De president heeft verder vastgesteld dat de Vw 2000 geen overgangsrechtelijke bepalingen bevat die van toepassing zijn op de buitenbehandelingstelling van aanvragen. De president heeft de rechtmatigheid van het bestreden besluit beoordeeld en geconcludeerd dat de Staatssecretaris ten onrechte had gesteld dat de aanvraag niet in behandeling kon worden genomen. De president heeft echter ook geoordeeld dat de gevraagde voorziening niet kon worden toegewezen, omdat de verzoeker niet voldeed aan de voorwaarden voor een vrijstelling van de mvv-plicht. De president heeft de gronden van de verzoeker, die asielgerelateerd waren, niet als voldoende geacht om toepassing te geven aan de hardheidsclausule.

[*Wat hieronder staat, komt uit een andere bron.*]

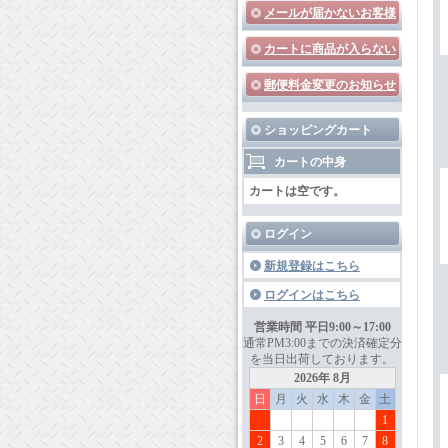
メールが届かないお客様
カートに商品が入らない
郵便料金変更のお知らせ
ショッピングカート
カートの中身
カートは空です。
ログイン
新規登録はこちら
ログインはこちら
営業時間 平日9:00～17:00
通常PM3:00までの決済確定分
を当日出荷しております。
2026年 8月
日
月
火
水
木
金
土
1
2
3
4
5
6
7
8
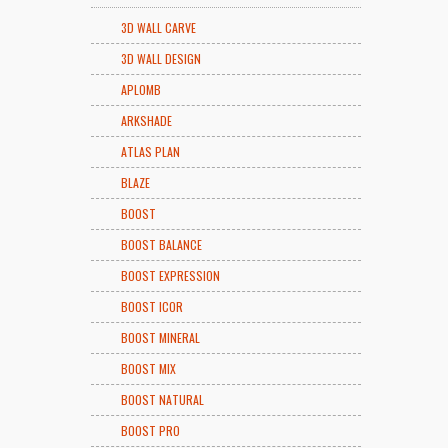
3D WALL CARVE
3D WALL DESIGN
APLOMB
ARKSHADE
ATLAS PLAN
BLAZE
BOOST
BOOST BALANCE
BOOST EXPRESSION
BOOST ICOR
BOOST MINERAL
BOOST MIX
BOOST NATURAL
BOOST PRO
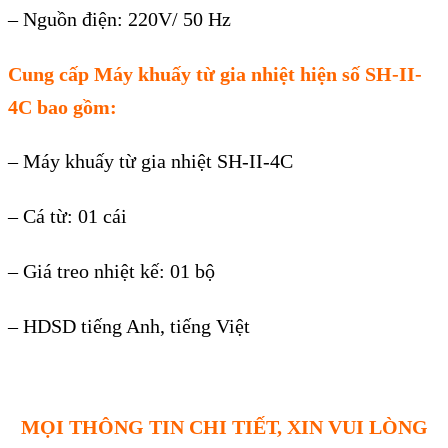
– Nguồn điện: 220V/ 50 Hz
Cung cấp M
áy khu
ấy từ gia nhiệt hiện số SH-II-
4C bao gồm:
– M
áy khu
ấy từ gia nhiệt SH-II-4C
– C
á t
ừ: 01 c
ái
– Giá treo nhi
ệt kế: 01 bộ
– HDSD tiếng Anh, tiếng Việt
MỌI THÔNG TIN CHI TIẾT, XIN VUI LÒNG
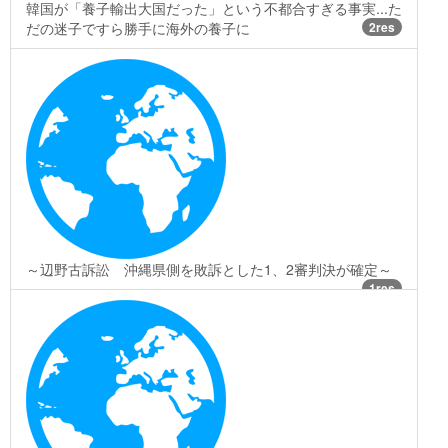
韓国が「養子輸出大国だった」という不都合すぎる事実...た
だの迷子ですら勝手に海外の養子に
2res
～辺野古訴訟 沖縄県側を敗訴とした1、2審判決が確定～
1res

Uiteindelijk heeft de president het verzoek om een voorlopige voorziening afgewezen, met de overweging dat de Staatssecretaris terecht had besloten de uitzetting van de verzoeker niet achterwege te laten. De uitspraak benadrukt de scheiding tussen aanvragen voor een verblijfsvergunning op reguliere gronden en asielaanvragen, zoals beoogd door de wetgever in de Vw 2000.